* **What you are asked to do**: Extract the lines from the first one in the records below through the line containing "Spoiler de caimento", keeping both ends and leaving out any pictures.

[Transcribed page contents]
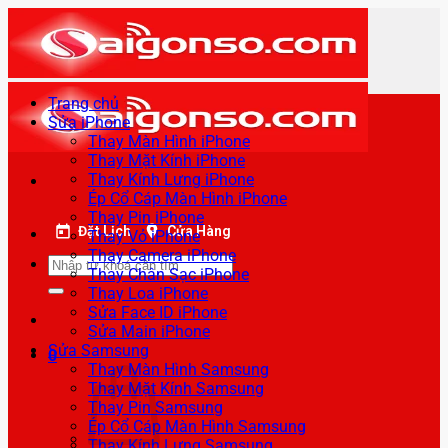
Bỏ
qua
nội
dung
Trang chủ
Sửa iPhone
Thay Màn Hình iPhone
Thay Mặt Kính iPhone
Thay Kính Lưng iPhone
Ép Cổ Cáp Màn Hình iPhone
Thay Pin iPhone
Đặt Lịch
Cửa Hàng
Thay Vỏ iPhone
Thay Camera iPhone
Tìm
Thay Chân Sạc iPhone
kiếm:
Thay Loa iPhone
Sửa Face ID iPhone
Sửa Main iPhone
Sửa Samsung
0
Thay Màn Hình Samsung
Thay Mặt Kính Samsung
Thay Pin Samsung
Ép Cổ Cáp Màn Hình Samsung
Thay Kính Lưng Samsung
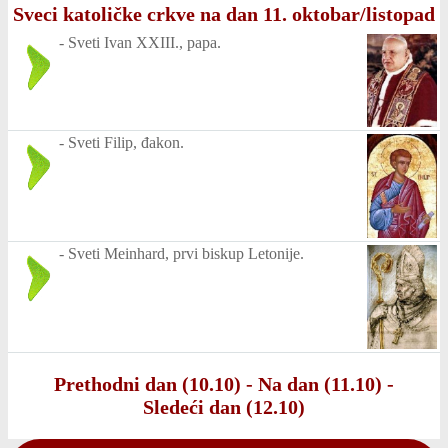
Sveci katoličke crkve na dan 11. oktobar/listopad
-
Sveti Ivan XXIII., papa.
-
Sveti Filip, đakon.
-
Sveti Meinhard, prvi biskup Letonije.
Prethodni dan (10.10)
-
Na dan (11.10)
-
Sledeći dan (12.10)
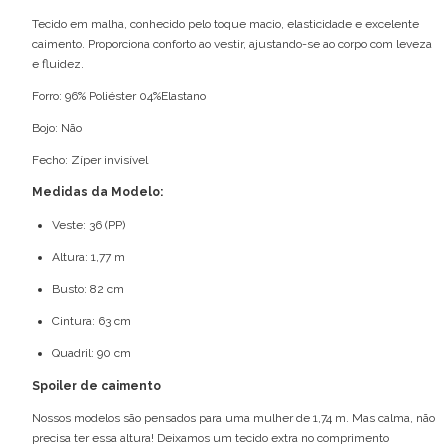
Tecido em malha, conhecido pelo toque macio, elasticidade e excelente
caimento. Proporciona conforto ao vestir, ajustando-se ao corpo com leveza
e fluidez.
Forro: 96% Poliéster 04%Elastano
Bojo: Não
Fecho: Zíper invisível
Medidas da Modelo:
Veste: 36 (PP)
Altura: 1,77 m
Busto: 82 cm
Cintura: 63 cm
Quadril: 90 cm
Spoiler de caimento
Nossos modelos são pensados para uma mulher de 1,74 m. Mas calma, não
precisa ter essa altura! Deixamos um tecido extra no comprimento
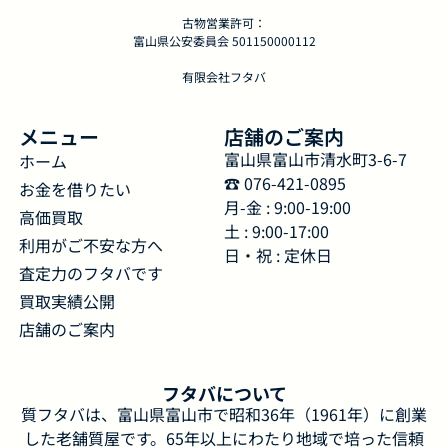
古物営業許可：
富山県公安委員会 501150000112
有限会社フタバ
メニュー
店舗のご案内
富山県富山市清水町3-6-7
ホーム
☎︎ 076-421-0895
お金を借りたい
月-金 : 9:00-19:00
高価買取
土 : 9:00-17:00
利用がご不安な方へ
日・祝 : 定休日
査定力のフタバです
買取実績公開
店舗のご案内
フタバについて
質フタバは、富山県富山市で昭和36年（1961年）に創業
した老舗質屋です。65年以上にわたり地域で培った信頼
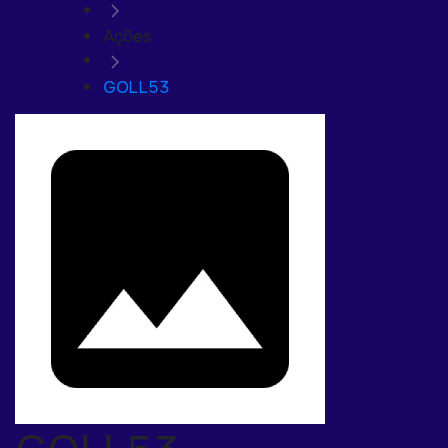
Ações
GOLL53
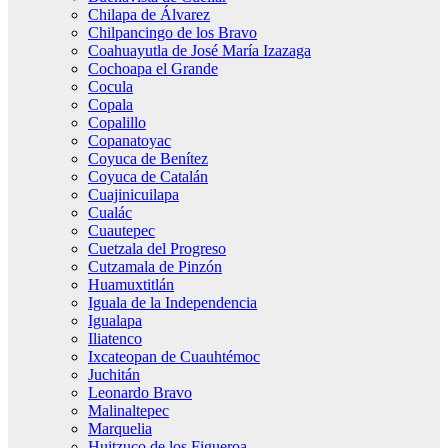
Chilapa de Álvarez
Chilpancingo de los Bravo
Coahuayutla de José María Izazaga
Cochoapa el Grande
Cocula
Copala
Copalillo
Copanatoyac
Coyuca de Benítez
Coyuca de Catalán
Cuajinicuilapa
Cualác
Cuautepec
Cuetzala del Progreso
Cutzamala de Pinzón
Huamuxtitlán
Iguala de la Independencia
Igualapa
Iliatenco
Ixcateopan de Cuauhtémoc
Juchitán
Leonardo Bravo
Malinaltepec
Marquelia
Huitzuco de los Figueroa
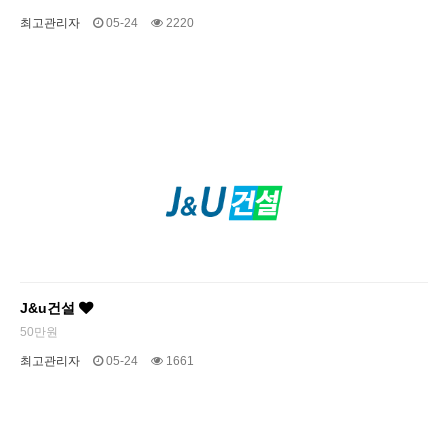
최고관리자
05-24
2220
J&u건설
50만원
최고관리자
05-24
1661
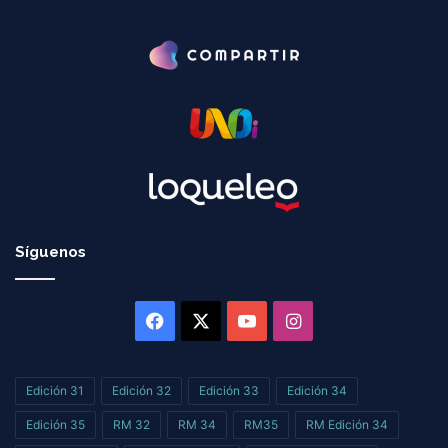
Síguenos
Facebook
X
YouTube
Instagram
Edición 31
Edición 32
Edición 33
Edición 34
Edición 35
RM 32
RM 34
RM35
RM Edición 34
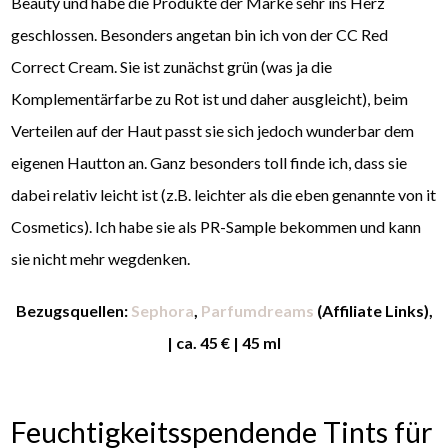
Beauty und habe die Produkte der Marke sehr ins Herz
geschlossen. Besonders angetan bin ich von der CC Red
Correct Cream. Sie ist zunächst grün (was ja die
Komplementärfarbe zu Rot ist und daher ausgleicht), beim
Verteilen auf der Haut passt sie sich jedoch wunderbar dem
eigenen Hautton an. Ganz besonders toll finde ich, dass sie
dabei relativ leicht ist (z.B. leichter als die eben genannte von it
Cosmetics). Ich habe sie als PR-Sample bekommen und kann
sie nicht mehr wegdenken.
Bezugsquellen:
Sephora
,
Parfumdreams
(Affiliate Links),
| ca. 45 € | 45 ml
Feuchtigkeitsspendende Tints für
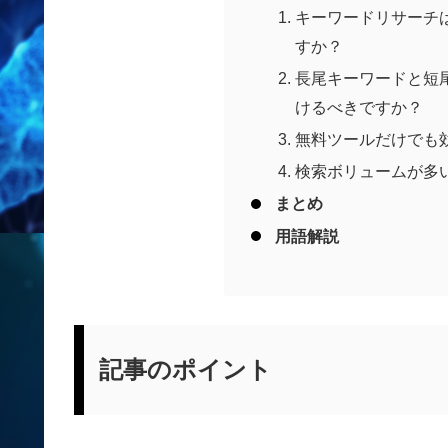
キーワードリサーチ
すか？
長尾キーワードと短
けるべきですか？
無料ツールだけでも
検索ボリュームが多
まとめ
用語解説
記事のポイント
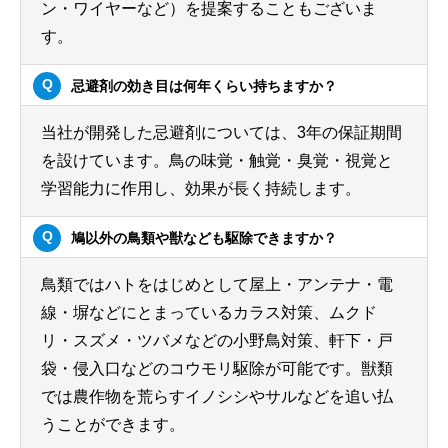
ン・ワイヤーなど）を提案することもございま
す。
忌避剤の効き目は何年くらい持ちますか？
当社が開発した忌避剤については、3年の保証期間
を設けています。鳥の味覚・触覚・臭覚・視覚と
学習能力に作用し、効果が長く持続します。
鳩以外の鳥類や獣なども駆除できますか？
鳥類ではハトをはじめとして屋上・アンテナ・電
線・塀などにとまっているカラス対策、ムクド
リ・スズメ・ツバメなどの小野鳥対策、軒下・戸
袋・侵入口などのコウモリ駆除が可能です。獣類
では農作物を荒らすイノシシやサルなどを追い払
うことができます。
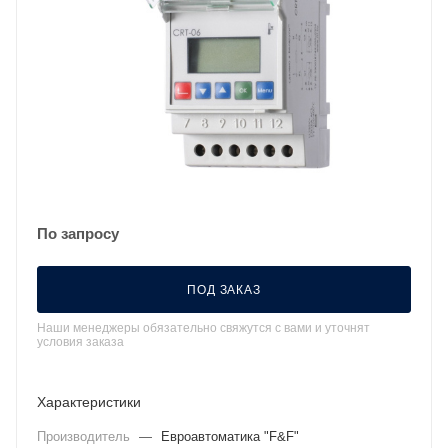
По запросу
ПОД ЗАКАЗ
Наши менеджеры обязательно свяжутся с вами и уточнят
условия заказа
Характеристики
Производитель
—
Евроавтоматика "F&F"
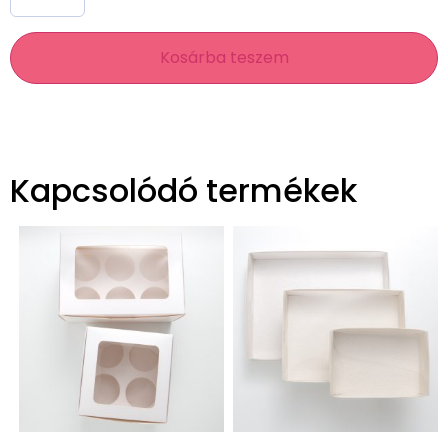
Kosárba teszem
Kapcsolódó termékek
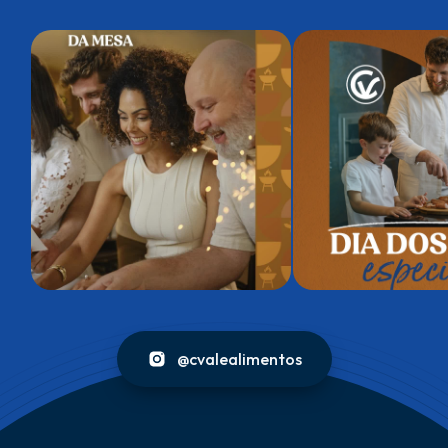
@cvalealimentos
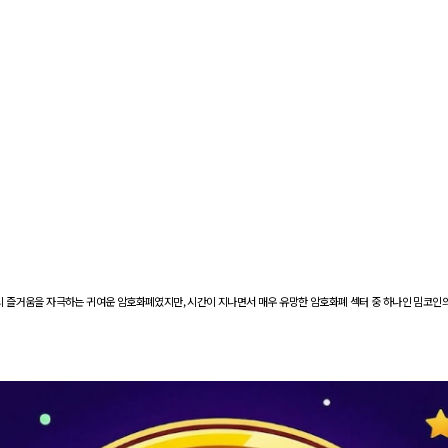
들의 즐거움을 자극하는 귀여운 암호화폐였지만, 시간이 지나면서 매우 유망한 암호화폐 섹터 중 하나인 밈코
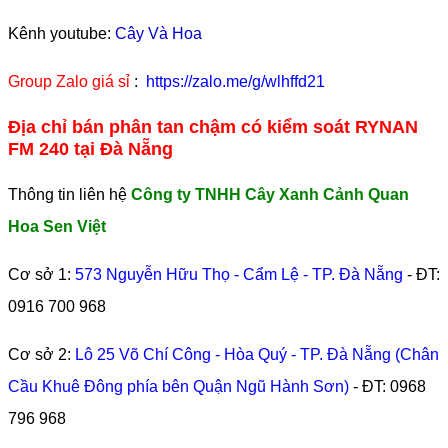
Kênh youtube:
Cây Và Hoa
Group Zalo giá sỉ
:
https://zalo.me/g/wlhffd21
Địa chỉ bán phân tan chậm có kiểm soát RYNAN
FM 240 tại Đà Nẵng
Thông tin liên hệ
Công ty TNHH Cây Xanh Cảnh Quan
Hoa Sen Việt
Cơ sở 1:
573 Nguyễn Hữu Thọ - Cẩm Lệ - TP. Đà Nẵng
- ĐT:
0916 700 968
Cơ sở 2:
Lô 25 Võ Chí Công - Hòa Quý - TP. Đà Nẵng (Chân
Cầu Khuê Đông phía bên Quận Ngũ Hành Sơn)
- ĐT:
0968
796 968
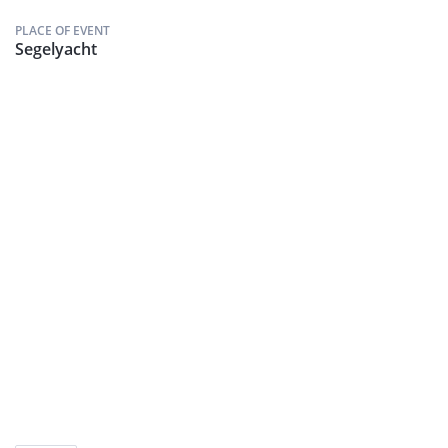
PLACE OF EVENT
Segelyacht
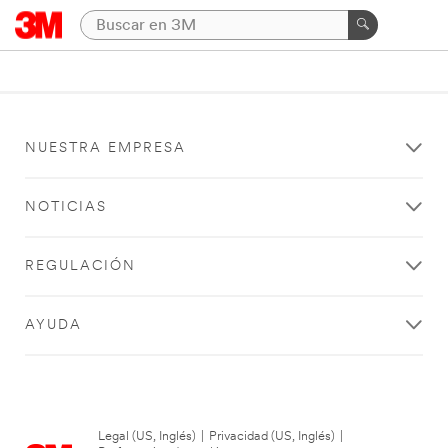
NUESTRA EMPRESA
NOTICIAS
REGULACIÓN
AYUDA
Legal (US, Inglés)
|
Privacidad (US, Inglés)
|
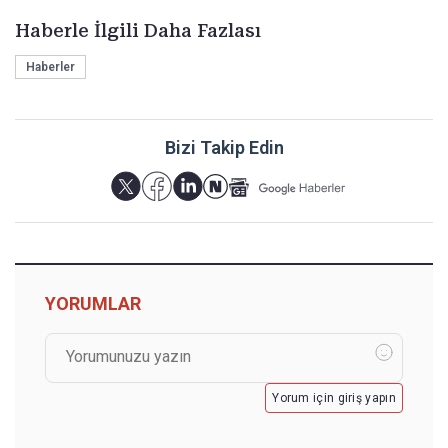
Haberle İlgili Daha Fazlası
Haberler
Bizi Takip Edin
YORUMLAR
Yorum için giriş yapın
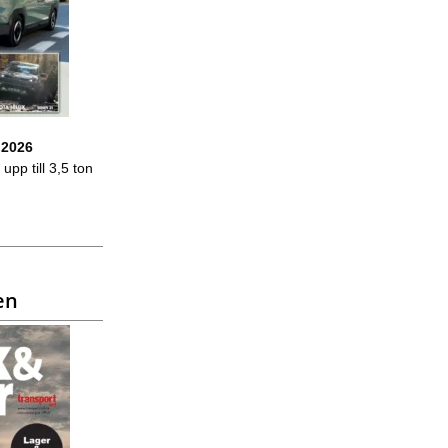
 2026
upp till 3,5 ton
en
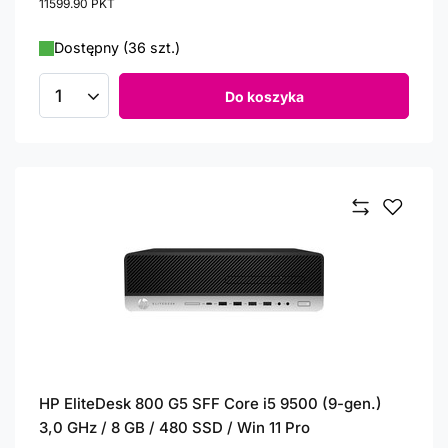
11599.90
PKT
punktów
Dostępny (36 szt.)
Do koszyka
Ilość produktów
HP EliteDesk 800 G5 SFF Core i5 9500 (9-gen.)
3,0 GHz / 8 GB / 480 SSD / Win 11 Pro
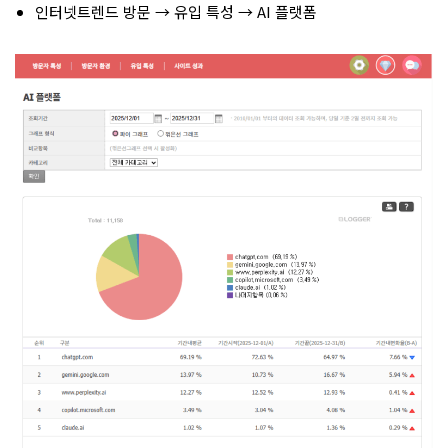
인터넷트렌드 방문 → 유입 특성 → AI 플랫폼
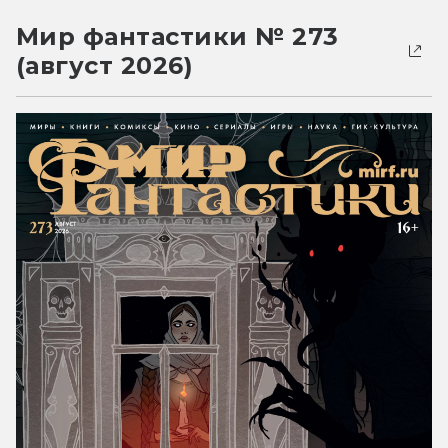
Мир фантастики № 273
(август 2026)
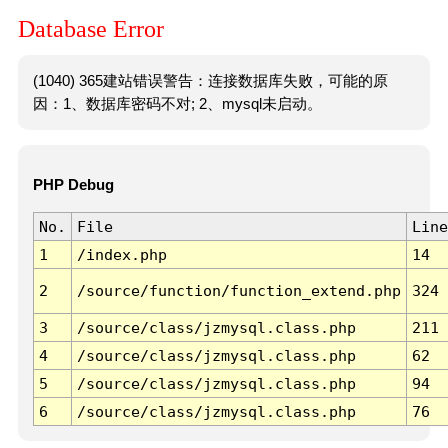
Database Error
(1040) 365建站错误警告：连接数据库失败，可能的原
因：1、数据库密码不对; 2、mysql未启动。
PHP Debug
No.
File
Line
1
/index.php
14
2
/source/function/function_extend.php
324
3
/source/class/jzmysql.class.php
211
4
/source/class/jzmysql.class.php
62
5
/source/class/jzmysql.class.php
94
6
/source/class/jzmysql.class.php
76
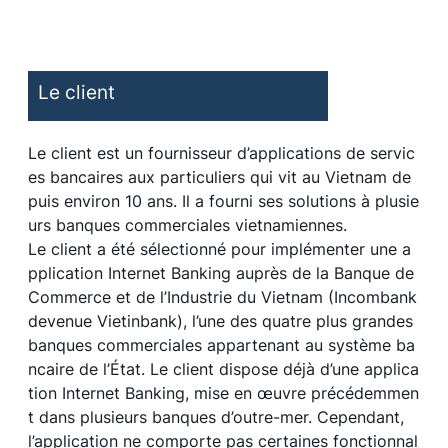
Le client
Le client est un fournisseur d’applications de servic
es bancaires aux particuliers qui vit au Vietnam de
puis environ 10 ans. Il a fourni ses solutions à plusie
urs banques commerciales vietnamiennes.
Le client a été sélectionné pour implémenter une a
pplication Internet Banking auprès de la Banque de
Commerce et de l’Industrie du Vietnam (Incombank
devenue Vietinbank), l’une des quatre plus grandes
banques commerciales appartenant au système ba
ncaire de l’État. Le client dispose déjà d’une applica
tion Internet Banking, mise en œuvre précédemmen
t dans plusieurs banques d’outre-mer. Cependant,
l’application ne comporte pas certaines fonctionnal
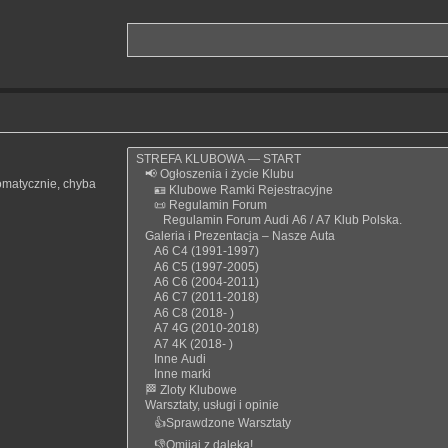
omatycznie, chyba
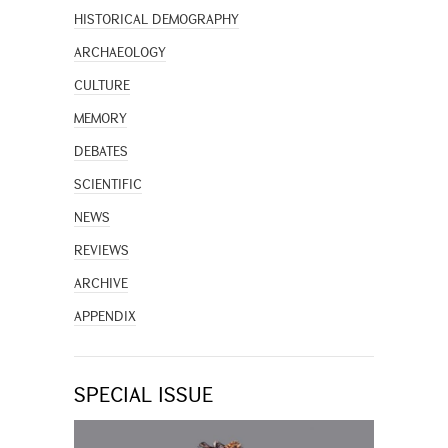
HISTORICAL DEMOGRAPHY
ARCHAEOLOGY
CULTURE
MEMORY
DEBATES
SCIENTIFIC
NEWS
REVIEWS
ARCHIVE
APPENDIX
SPECIAL ISSUE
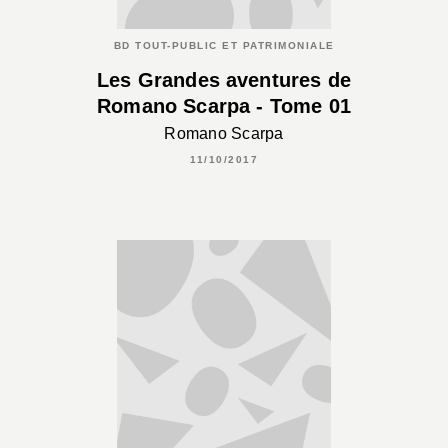
BD TOUT-PUBLIC ET PATRIMONIALE
Les Grandes aventures de
Romano Scarpa - Tome 01
Romano Scarpa
11/10/2017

* **Final answer**:
Bỏ
qua
nội
dung
Trang chủ
Sửa iPhone
Thay Màn Hình iPhone
Thay Mặt Kính iPhone
Thay Kính Lưng iPhone
Ép Cổ Cáp Màn Hình iPhone
Thay Pin iPhone
Đặt Lịch
Cửa Hàng
Thay Vỏ iPhone
Thay Camera iPhone
Tìm
Thay Chân Sạc iPhone
kiếm:
Thay Loa iPhone
Sửa Face ID iPhone
Sửa Main iPhone
Sửa Samsung
0
Thay Màn Hình Samsung
Thay Mặt Kính Samsung
Thay Pin Samsung
Ép Cổ Cáp Màn Hình Samsung
Thay Kính Lưng Samsung
Sveci katoličke crkve na dan 11. oktobar/listopad
-
Sveti Ivan XXIII., papa.
-
Sveti Filip, đakon.
-
Sveti Meinhard, prvi biskup Letonije.
Prethodni dan (10.10)
-
Na dan (11.10)
-
Sledeći dan (12.10)
Tecido em malha, conhecido pelo toque macio, elasticidade e excelente
caimento. Proporciona conforto ao vestir, ajustando-se ao corpo com leveza
e fluidez.
Forro: 96% Poliéster 04%Elastano
Bojo: Não
Fecho: Zíper invisível
Medidas da Modelo:
Veste: 36 (PP)
Altura: 1,77 m
Busto: 82 cm
Cintura: 63 cm
Quadril: 90 cm
Spoiler de caimento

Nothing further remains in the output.